Справедливо отвергнув биографический метод в литературоведении, выхолащивающий из литературы ее живую и бессмертную душу, мы, однако, ослабили интерес к писательской личности, непременно ищущей и страдающей, взвалившей себе на плечи все человеческие заботы. Сами писатели подсказывают нам, до какой степени важно знать их как людей, со всеми свойственными им человеческими слабостями. Жизнь каждого из них – непрестанное самопознание, повседневный суд над собою. Мы еще не научились читать писательские письма и дневники – извлекаем из них лишь те или иные фактические сведения о жизни и творчестве авторов. Между тем не меньшую, пожалуй еще большую, ценность представляют эти материалы для воссоздания духовного и творческого лица изучаемых нами писателей. Никто не задумывался над тем, почему письма Пушкина столь же гениальны и светлы, как и его стихи, и почему, с другой стороны, такое тягостное впечатление остается от писем Гоголя, тоже, очевидно, гениальных. Биография – самое подходящее место для разговора об этом. Но письма, даже и дневники не всегда пишет писатель с целью познать себя.
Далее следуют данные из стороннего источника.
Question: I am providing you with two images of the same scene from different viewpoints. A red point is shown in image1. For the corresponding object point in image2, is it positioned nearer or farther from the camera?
Дневники Толстого, вне всякого сомнения, являлись для него орудием самопознания и самосовершенствования. Пушкин, по его признанию (другое дело, так это или нет), сжег свой дневник, узнав о восстании декабристов, но по дошедшим до нас отрывкам видно, что перед своим дневником он ставил задачи, мало схожие с задачами, решавшимися Толстым в его дневнике. Далее, автобиографические произведения, которые есть у каждого писателя, наконец, исповеди, в прямом значении этого слова (такие, например, как у Гоголя и Толстого). Все это свидетельства писателя о самом себе, и трудно, я думаю, поставить их ценность в прямую зависимость от степени фактической достоверности. В тех своих поздних сочинениях, где преобладает автобиографический элемент, как «Исповедь» или «В чем моя вера?», некоторые свои поступки Толстой сознательно искажает, дабы представить свою прошлую жизнь в самом черном свете. Для биографа Толстого бессмысленно было бы ограничить свою роль внесением поправок в сознательное искажение Толстым эпизодов из собственной жизни. Если Толстого искажает Толстой же, то установить, зачем он это делает, не менее важно, нежели исправлять умышленно допускаемые им неточности.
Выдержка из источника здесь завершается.